Advancing Afghan Higher Education
Faculty member Noah Coburn, along with Abdul Khabir Saber and Malvika Dang '24, shared what they learned about teaching students from and about Afghanistan despite Taliban restrictions that have stifled education in the country.
For Inside Higher Ed, Coburn, Dang, and Saber discuss the challenges and triumphs of offering an experimental course with the American University of Afghanistan to 40 students, who could participate synchronously or asynchronously, called Approaches to Afghanistan.
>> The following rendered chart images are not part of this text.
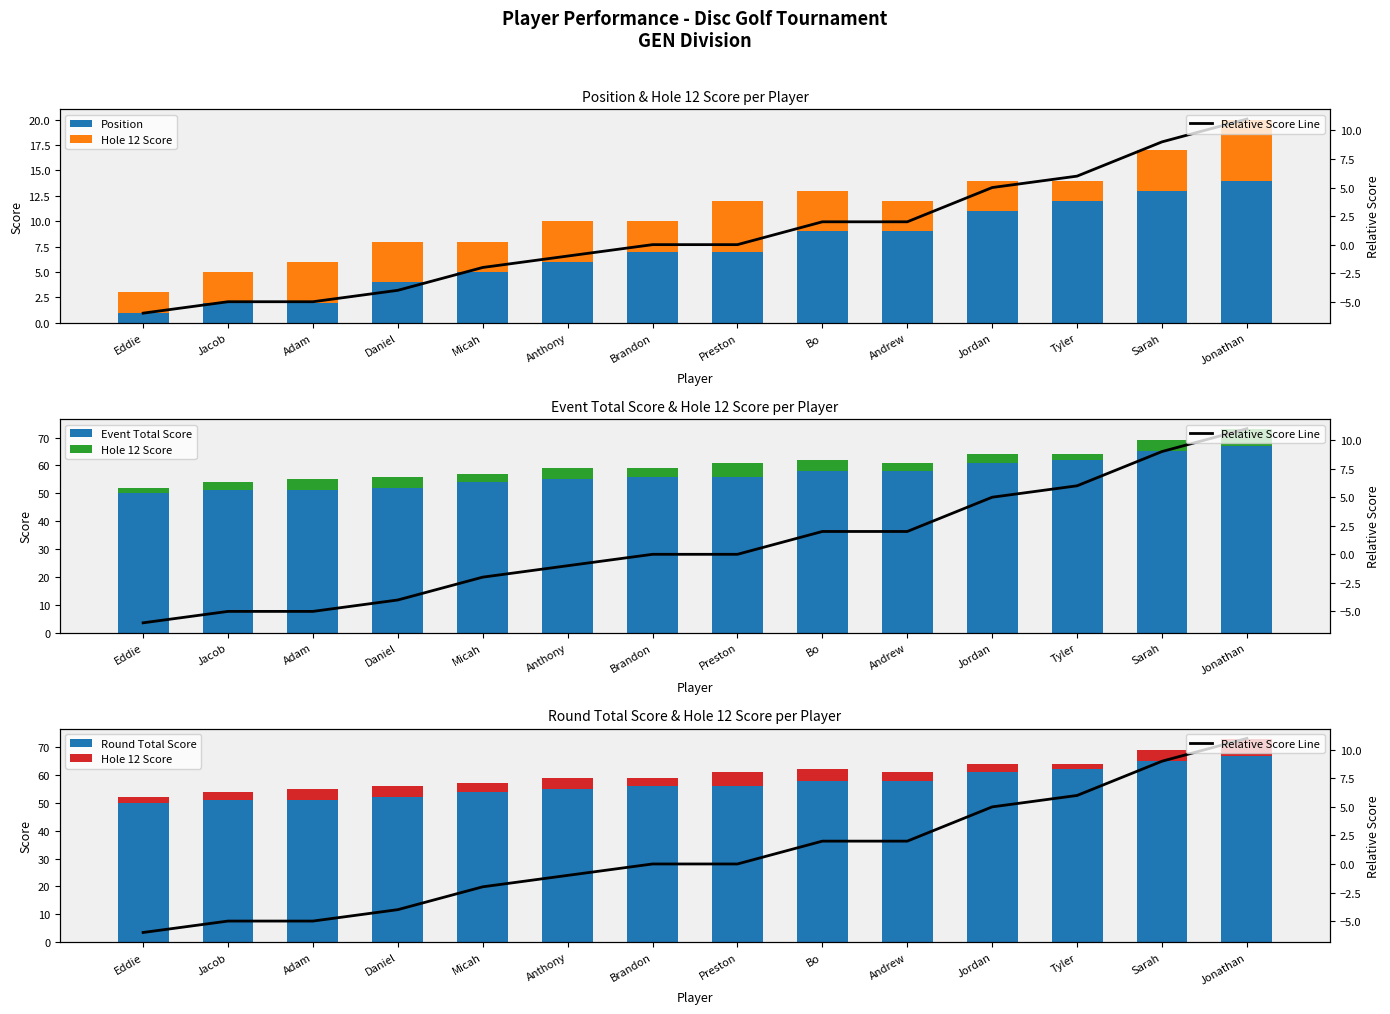

What is the sum of the Hole 12 Score values at Brandon and Sarah?

7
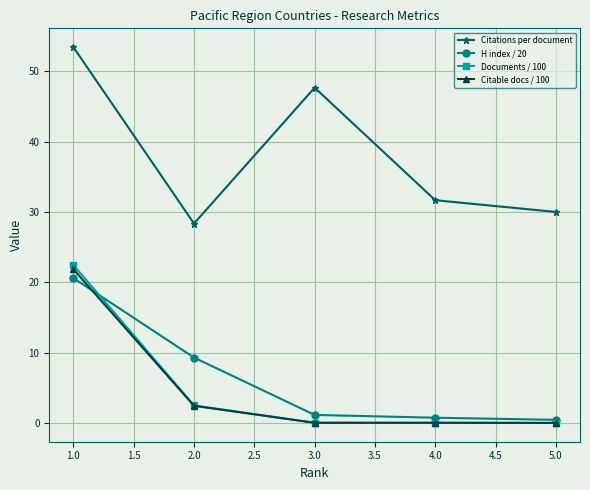

What is the total value across all series at 2.0?

42.6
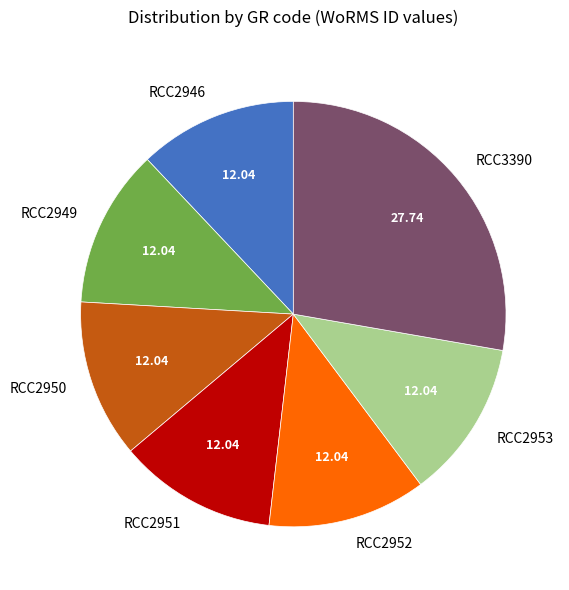

What is the ratio of the value at RCC2952 to the value at RCC2950?

1.0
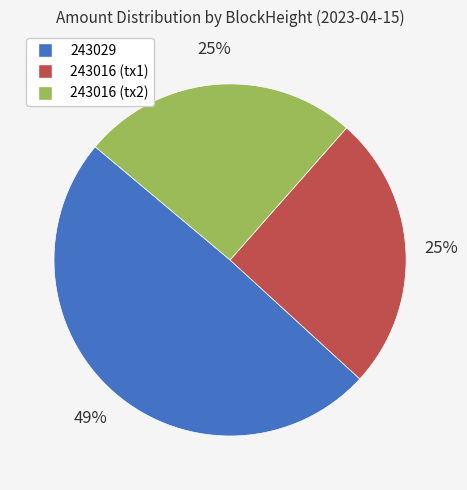

To the nearest percent, what is the difference between the largest and smallest slice percentages?

24%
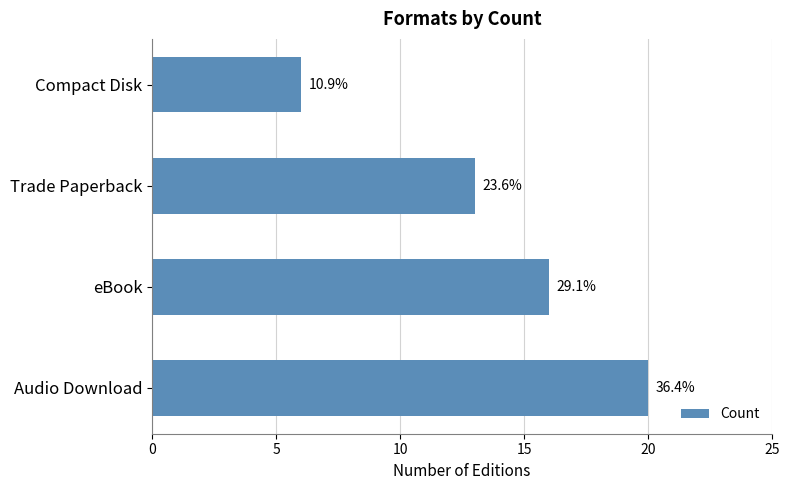

What is the average value?

14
This course explored the ways to support Afghan students despite Taliban restrictions that have stifled higher education in the country.
During the Spring 2022 term, the College welcomed Afghan students to participate in online courses, with the flexibility to transfer the credits received from Bennington to other universities.
From the feature: “Many students told us that the real strength of the course was the interdisciplinary approach of bringing in scholars, mostly Afghans or of Afghan descent or with long ties with the country from different fields, who represented a range of disciplines—including political science, anthropology, history, media studies and others. That, in many ways, was very typical for a Bennington classroom, where we don’t have departments or majors, and such interdisciplinary approaches were particularly valuable in this context where so much of the discussion of Afghanistan has been reductionist and overly simplified.”
Bennington is continuing to work to support Afghan students, both in Afghanistan and those that are now refugees, and looking to develop courses that help some of their specific needs. In addition, Coburn is co-organizing a conference in Istanbul on the future of higher education in Afghanistan along with the Hollings Center for International Dialogue and the American University of Afghanistan.